Maybe Indiana should have waited to hire Drake’s Ben McCollum after Cinderella run

Drake could be this NCAA Tournament's Cinderella, and its head coach could have been the solution to fix the Indiana Hoosiers.
Drake Bulldogs head coach Ben McCollum
Drake Bulldogs head coach Ben McCollum | Nick Tre. Smith-Imagn Images

Indiana head coach Mike Woodson stepped down after the program missed out on the NCAA Tournament, and the Hoosiers quickly moved on to another head coach who found himself on the wrong side of the bubble; West Virginia’s Darian DeVries. 

DeVries spent just one year in Morgantown after leading the Drake Bulldogs for six seasons, and the Hoosiers reportedly honed in on him midway through the year. However, before DeVries was officially hired, the Hoosiers were rumored to be interested in DeVries’s successor in Des Moines, Ben McCollum. 
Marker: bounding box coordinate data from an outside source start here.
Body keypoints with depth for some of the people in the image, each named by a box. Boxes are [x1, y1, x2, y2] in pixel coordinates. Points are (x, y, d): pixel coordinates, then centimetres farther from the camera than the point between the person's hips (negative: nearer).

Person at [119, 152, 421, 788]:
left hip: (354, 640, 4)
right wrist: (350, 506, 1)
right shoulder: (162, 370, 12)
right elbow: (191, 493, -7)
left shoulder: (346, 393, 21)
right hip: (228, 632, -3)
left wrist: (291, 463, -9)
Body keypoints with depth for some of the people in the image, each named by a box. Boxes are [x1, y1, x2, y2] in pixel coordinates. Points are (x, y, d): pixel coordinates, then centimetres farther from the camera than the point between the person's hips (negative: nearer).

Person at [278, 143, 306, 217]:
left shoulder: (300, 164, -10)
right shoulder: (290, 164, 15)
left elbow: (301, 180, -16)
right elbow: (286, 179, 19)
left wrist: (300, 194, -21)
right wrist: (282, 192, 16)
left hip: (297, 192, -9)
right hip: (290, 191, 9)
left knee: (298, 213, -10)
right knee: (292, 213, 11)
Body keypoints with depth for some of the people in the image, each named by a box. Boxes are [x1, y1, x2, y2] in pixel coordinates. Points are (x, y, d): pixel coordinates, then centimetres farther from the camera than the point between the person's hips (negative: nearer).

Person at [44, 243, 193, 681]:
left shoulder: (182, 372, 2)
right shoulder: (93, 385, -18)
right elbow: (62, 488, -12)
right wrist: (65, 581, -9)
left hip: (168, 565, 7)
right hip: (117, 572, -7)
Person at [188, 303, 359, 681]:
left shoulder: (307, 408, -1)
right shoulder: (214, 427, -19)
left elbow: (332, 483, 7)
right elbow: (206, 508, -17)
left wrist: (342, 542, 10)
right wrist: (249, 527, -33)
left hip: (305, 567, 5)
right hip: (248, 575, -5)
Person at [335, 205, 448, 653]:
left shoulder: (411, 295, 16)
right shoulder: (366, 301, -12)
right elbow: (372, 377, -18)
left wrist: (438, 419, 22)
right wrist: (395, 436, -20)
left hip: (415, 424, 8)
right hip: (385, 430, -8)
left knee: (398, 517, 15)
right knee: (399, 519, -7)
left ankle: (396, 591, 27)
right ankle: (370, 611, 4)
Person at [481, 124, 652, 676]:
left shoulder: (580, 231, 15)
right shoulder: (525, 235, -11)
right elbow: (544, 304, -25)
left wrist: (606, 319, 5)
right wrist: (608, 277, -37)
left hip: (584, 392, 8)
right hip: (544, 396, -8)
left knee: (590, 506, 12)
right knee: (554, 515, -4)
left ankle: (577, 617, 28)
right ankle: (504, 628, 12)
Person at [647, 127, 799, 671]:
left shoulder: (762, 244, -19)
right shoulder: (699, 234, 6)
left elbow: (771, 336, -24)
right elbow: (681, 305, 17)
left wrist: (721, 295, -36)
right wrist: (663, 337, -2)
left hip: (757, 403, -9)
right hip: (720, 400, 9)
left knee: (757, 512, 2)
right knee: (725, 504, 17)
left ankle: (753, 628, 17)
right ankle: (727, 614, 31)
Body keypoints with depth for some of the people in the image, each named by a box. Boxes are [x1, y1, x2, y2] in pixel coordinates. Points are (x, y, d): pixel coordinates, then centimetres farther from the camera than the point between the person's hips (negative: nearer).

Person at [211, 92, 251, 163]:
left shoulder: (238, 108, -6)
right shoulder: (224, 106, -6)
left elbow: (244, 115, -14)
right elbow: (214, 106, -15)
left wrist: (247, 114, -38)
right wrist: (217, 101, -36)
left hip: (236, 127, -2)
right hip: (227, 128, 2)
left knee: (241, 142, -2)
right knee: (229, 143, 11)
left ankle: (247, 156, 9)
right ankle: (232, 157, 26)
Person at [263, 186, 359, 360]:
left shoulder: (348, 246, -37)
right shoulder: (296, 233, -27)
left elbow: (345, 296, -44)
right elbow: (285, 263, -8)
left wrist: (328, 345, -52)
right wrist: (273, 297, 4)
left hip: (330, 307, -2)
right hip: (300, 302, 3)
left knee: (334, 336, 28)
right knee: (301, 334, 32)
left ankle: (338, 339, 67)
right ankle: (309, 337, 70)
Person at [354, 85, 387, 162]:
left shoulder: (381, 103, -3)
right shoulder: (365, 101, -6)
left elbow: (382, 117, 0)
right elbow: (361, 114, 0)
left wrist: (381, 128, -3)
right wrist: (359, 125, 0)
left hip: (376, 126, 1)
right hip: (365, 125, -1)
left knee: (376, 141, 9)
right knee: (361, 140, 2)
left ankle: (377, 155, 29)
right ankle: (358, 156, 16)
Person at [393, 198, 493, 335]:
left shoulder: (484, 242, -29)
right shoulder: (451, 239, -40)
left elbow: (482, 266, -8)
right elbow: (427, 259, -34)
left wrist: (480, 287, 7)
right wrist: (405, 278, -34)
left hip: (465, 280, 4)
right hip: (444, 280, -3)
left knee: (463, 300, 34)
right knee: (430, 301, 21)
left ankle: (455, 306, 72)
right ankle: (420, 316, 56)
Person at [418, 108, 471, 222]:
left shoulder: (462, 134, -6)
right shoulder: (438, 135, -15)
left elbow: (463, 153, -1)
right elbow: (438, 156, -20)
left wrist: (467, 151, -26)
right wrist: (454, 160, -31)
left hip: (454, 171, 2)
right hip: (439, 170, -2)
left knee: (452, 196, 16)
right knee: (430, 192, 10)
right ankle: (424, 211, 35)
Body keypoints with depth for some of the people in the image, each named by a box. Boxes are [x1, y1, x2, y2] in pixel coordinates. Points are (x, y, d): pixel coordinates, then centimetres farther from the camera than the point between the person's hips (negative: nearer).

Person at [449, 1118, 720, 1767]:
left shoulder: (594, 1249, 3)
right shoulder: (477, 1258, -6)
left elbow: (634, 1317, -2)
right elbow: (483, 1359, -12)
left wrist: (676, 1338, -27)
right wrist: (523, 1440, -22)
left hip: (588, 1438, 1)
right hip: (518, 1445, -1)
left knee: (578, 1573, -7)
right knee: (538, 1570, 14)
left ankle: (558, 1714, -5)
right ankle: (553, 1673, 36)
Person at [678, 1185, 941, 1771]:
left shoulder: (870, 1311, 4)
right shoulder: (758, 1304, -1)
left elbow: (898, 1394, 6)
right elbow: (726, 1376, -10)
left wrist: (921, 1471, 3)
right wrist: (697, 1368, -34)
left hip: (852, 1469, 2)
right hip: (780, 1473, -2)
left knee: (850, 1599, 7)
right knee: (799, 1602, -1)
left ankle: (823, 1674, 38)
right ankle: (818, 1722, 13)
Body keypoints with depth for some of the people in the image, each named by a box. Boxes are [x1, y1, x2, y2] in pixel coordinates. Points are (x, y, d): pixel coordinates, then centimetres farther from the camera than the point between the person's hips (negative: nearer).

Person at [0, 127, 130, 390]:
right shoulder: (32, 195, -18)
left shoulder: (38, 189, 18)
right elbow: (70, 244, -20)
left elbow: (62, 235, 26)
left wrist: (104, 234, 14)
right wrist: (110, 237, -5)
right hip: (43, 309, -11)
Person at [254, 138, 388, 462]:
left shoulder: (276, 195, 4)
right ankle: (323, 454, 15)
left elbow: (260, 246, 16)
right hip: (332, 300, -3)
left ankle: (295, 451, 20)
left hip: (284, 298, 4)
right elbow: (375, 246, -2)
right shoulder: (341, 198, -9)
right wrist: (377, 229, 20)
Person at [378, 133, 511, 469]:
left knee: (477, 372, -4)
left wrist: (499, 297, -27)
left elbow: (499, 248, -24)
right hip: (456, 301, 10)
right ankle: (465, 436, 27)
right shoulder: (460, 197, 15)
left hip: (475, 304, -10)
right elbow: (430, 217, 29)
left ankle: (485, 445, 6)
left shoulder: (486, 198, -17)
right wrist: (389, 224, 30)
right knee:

McCollum spent the previous 15 years building a Division 2 powerhouse at Northwest Missouri State, leading the program to four D2 national championships over that stretch. Then, to cap off his first year as a D1 head coach on Thursday night in Wichita, Kansas, McCollum did something DeVries never has. McCollum led the Bulldogs to an NCAA Tournament win, defeating No. 6 seed Missouri 67-57 in the West Region. 

The win was McCollum’s 31st of the season, three more than DeVries best year at Drake. DeVries helped the Bulldogs punch their ticket to The Big Dance three times, including in back-to-back seasons before leaving for West Virginia, but he never found his way out of the first round, and now he’s leading a program with a storied history and championship expectations. Maybe McCollum is better equipped for the job, and maybe Indiana should’ve waited to see how McCollum’s season ended before making its decision. 

Now, there is an advantage to hiring a coach this early in the cycle. It’s the reason that Jai Lucas left Jon Scheyer’s coaching staff at Duke to get to Miami and why Will Wade has been so open about his intentions to head to NC State after McNeese’s tournament stay eventually comes to an end. Players have already begun to enter the transfer portal and more names will flood into it as teams get eliminated from the postseason this week. It’s a massive advantage to roster construction and the portal has led to very quick turnarounds like that of Pat Kelsey at Louisville or Dusty May at Michigan. Still, sometimes patience is a virtue, and after four underwhelming seasons under Woodson, Indiana can’t afford to make the wrong hire this time.  

Either coach would be unproven by the Hoosier’s lofty standard, but McCollum quickly discovered more tournament success than DeVries and would have a better star player to bring with him to Bloomington. 

DeVries will almost certainly be joined by his son, Tucker, who starred at Drake before missing most of the 2024-25 season at West Virginia with an injury and playing only eight games. DeVries was the Missouri Valley Conference Player of the Year in each of the previous two seasons, but his two-game tournament resume is nothing like that of Bennett Stirtz. 

Stirtz followed McCollum from Missouri Valley State and immediately replaced DeVries as the MVC Player of the Year, joining Indiana State legend three-time NBA MVP Larry Bird as the only player in conference history to post a season with 600+ points, 180+ assists, and 70+ steals. And unlike Tucker DeVries, he came up big on the biggest stage. 

In last season’s first-round matchup against Washington State, DeVries went 6-18 from the field for 14 points, and in the first round of the 2023 NCAA Tournament, DeVries was dreadful, shooting 1-13 from the field and finishing with just three points. In Stirtz’s first trip to March Madness, he stared down SEC competition and was easily the best player on the floor. The All-American honorable mention went 8-11 from the field and 3-3 from beyond the arc for 21 points with 4 assists and played all 40 minutes. 

You don’t hire a head coach for the transfer he’d likely bring to campus for one season, but it does add to the case for hiring McCollum. You also don’t hire a coach because of one March Madness victory, but McCollum’s season has been so much more than that, and so much more impressive than DeVries missing an at-large bid with West Virginia. 

McCollum would be a high-risk hire. With just one season of Division 1 experience, he may need to stay in Des Moines for another year before making the jump to power conference basketball, but maybe, just maybe, Indiana made its decision a little too soon.